Journal page [template] The journal page gives:
Journal: | {{Journal_Title}}
Publisher: | {{Publisher}}
ISSN (print): | {{ISSN}}
Website: | http://{{journal_site}}
Description:
{{description}}
All articles: | search | DOI list
YYYY | Volume 1 ... n
If you could provide methods such that libgen.journal (or scimag).download_year(), or .search_issn(), .search_title() to return a hash/array of a hash/array, eg [2009,2008,...] => [1,2,3,4] of this journal page's journals/scimags.
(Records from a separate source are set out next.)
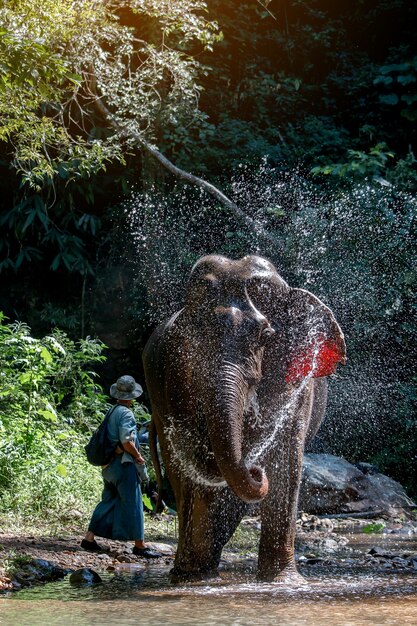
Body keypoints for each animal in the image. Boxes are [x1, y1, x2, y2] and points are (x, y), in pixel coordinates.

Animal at [143, 254, 344, 580]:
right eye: (194, 339)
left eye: (265, 336)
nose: (255, 470)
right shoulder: (173, 377)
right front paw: (194, 577)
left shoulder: (299, 385)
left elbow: (286, 458)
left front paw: (283, 582)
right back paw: (194, 570)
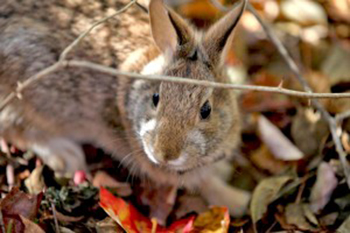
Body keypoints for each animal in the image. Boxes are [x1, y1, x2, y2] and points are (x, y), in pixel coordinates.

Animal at [0, 0, 252, 216]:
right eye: (156, 98)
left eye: (206, 110)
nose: (164, 154)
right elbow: (204, 183)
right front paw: (238, 201)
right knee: (15, 128)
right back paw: (65, 155)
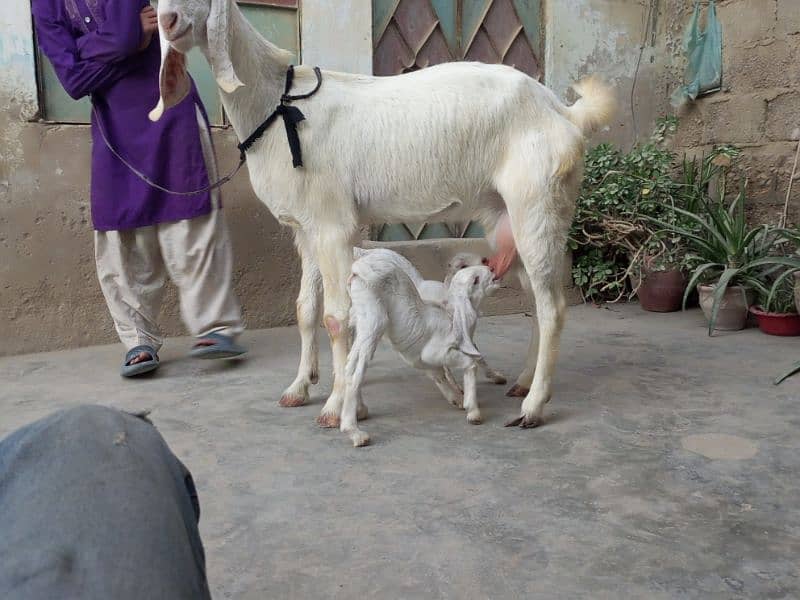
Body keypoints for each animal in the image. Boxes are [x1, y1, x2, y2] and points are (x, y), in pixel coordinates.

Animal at [148, 0, 612, 432]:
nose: (168, 21)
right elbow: (304, 309)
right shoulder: (306, 228)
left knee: (553, 306)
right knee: (536, 298)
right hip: (505, 217)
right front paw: (299, 387)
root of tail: (564, 112)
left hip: (539, 205)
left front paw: (337, 405)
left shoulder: (333, 225)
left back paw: (533, 407)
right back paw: (522, 382)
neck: (277, 104)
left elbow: (337, 317)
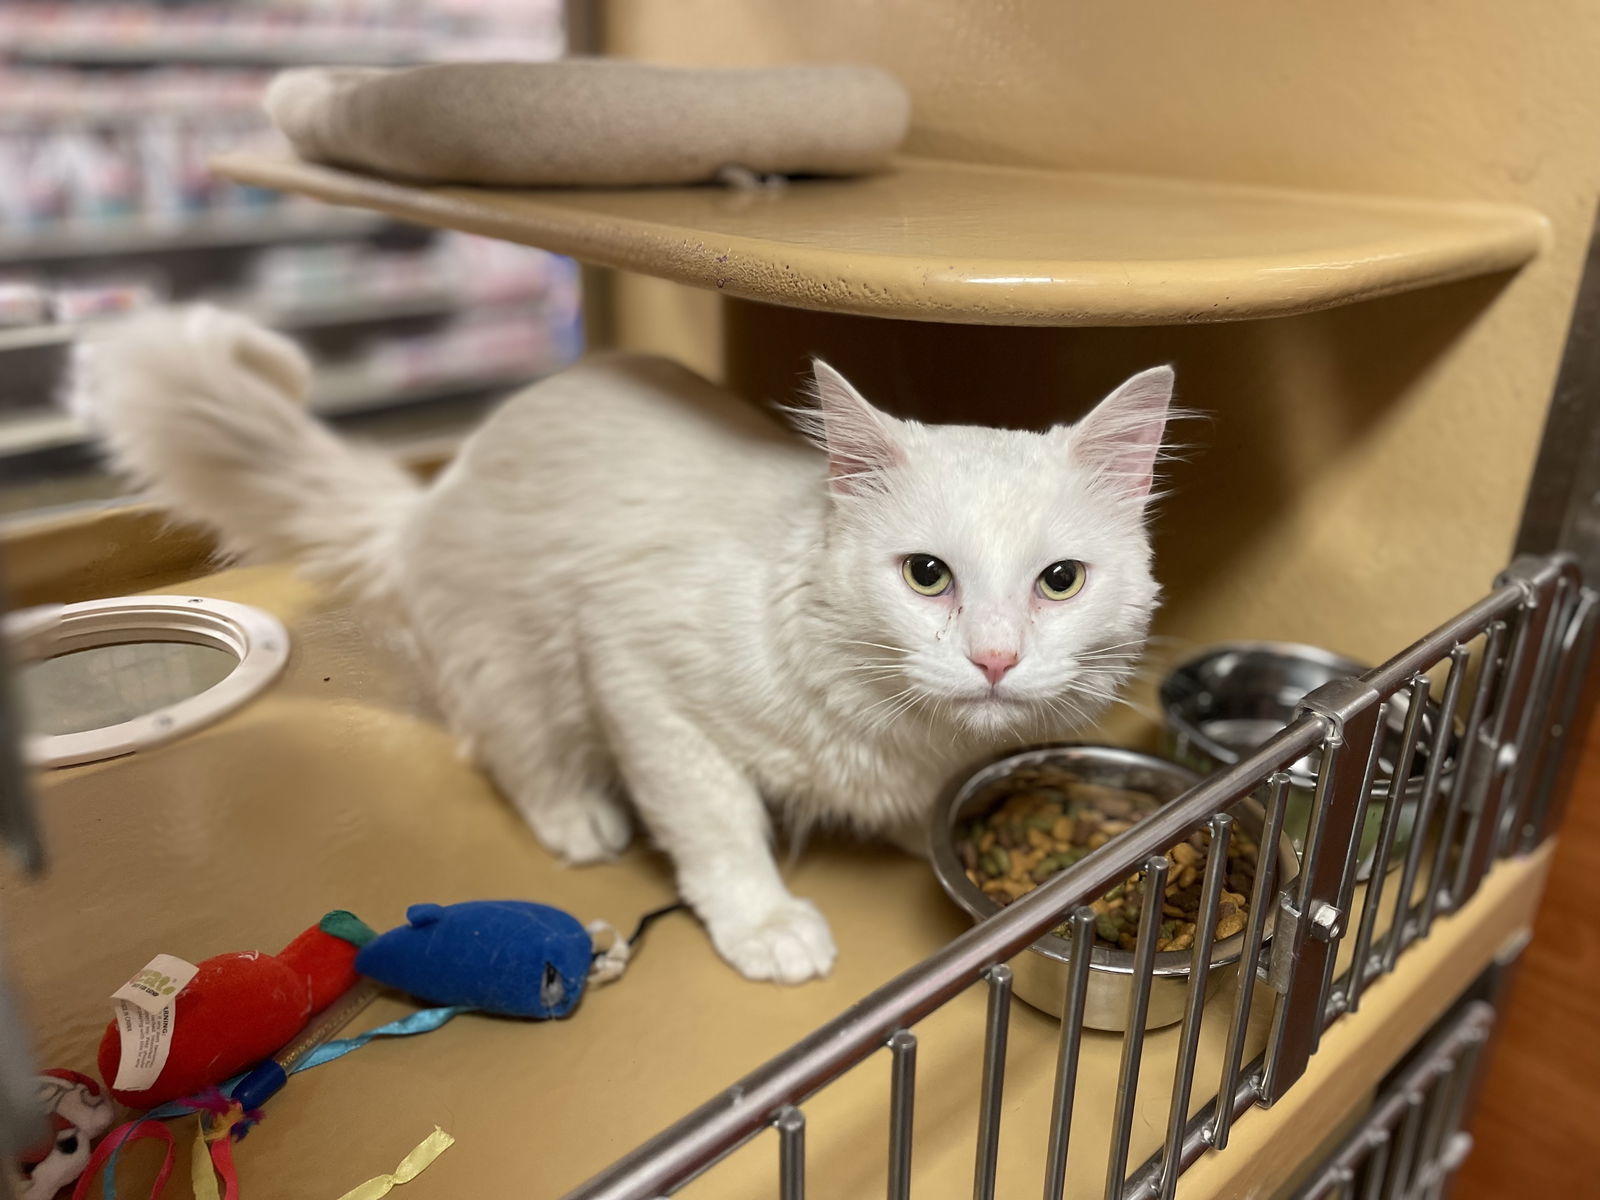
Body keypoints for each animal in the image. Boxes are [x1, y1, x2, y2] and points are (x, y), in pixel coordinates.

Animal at [72, 307, 1177, 985]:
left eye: (1060, 582)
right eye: (926, 576)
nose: (993, 660)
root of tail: (431, 498)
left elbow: (923, 806)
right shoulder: (641, 681)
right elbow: (720, 830)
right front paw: (764, 924)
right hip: (517, 666)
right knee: (509, 754)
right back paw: (578, 819)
Further, you should be able to download() by year(s), issue(s), DOI(s)[!!!]. DOIs are particularly important for reference here, and it would be great to be able to search by DOI (the DOI per each journal is always always the journal/scimag root followed by /doi; probably (untested) https?://{{libgen_root}}/scimag/\d{5}/doi
So, perhaps a few different download and search methods warranted.
P.S. I am no Python wizard!
I see that the API (JSON) does not support scimag yet! I went to the source (https://forum(dot)mhut(dot)org/viewtopic.php?f=17&t=6874) to ask about this.
I would suggest, you have the freedom to build methods that do not rely on their API; or you could contribute to their API.
A (clunky) method that apparently works: Right now you can take SQL database dump in "Download" section of main sites http://{{libgen_root}}/scimag/ and search articles (e.g., by DOI) in it.
I have already implemented journal, mags are on the way. The problem is i have very constrained time to spend on this project, But i am spending some.
Their API is not very cool so i had to scrape the results for better data.
Any way, i hope you will love the next release, i will probably publish it in 10 to 15 days or so 😅 It will take time.
Thank you for showing interest 👍🏻
Great project so far. I wonder if you could add a feature to scrape journals? I'd like to configure the parser for that.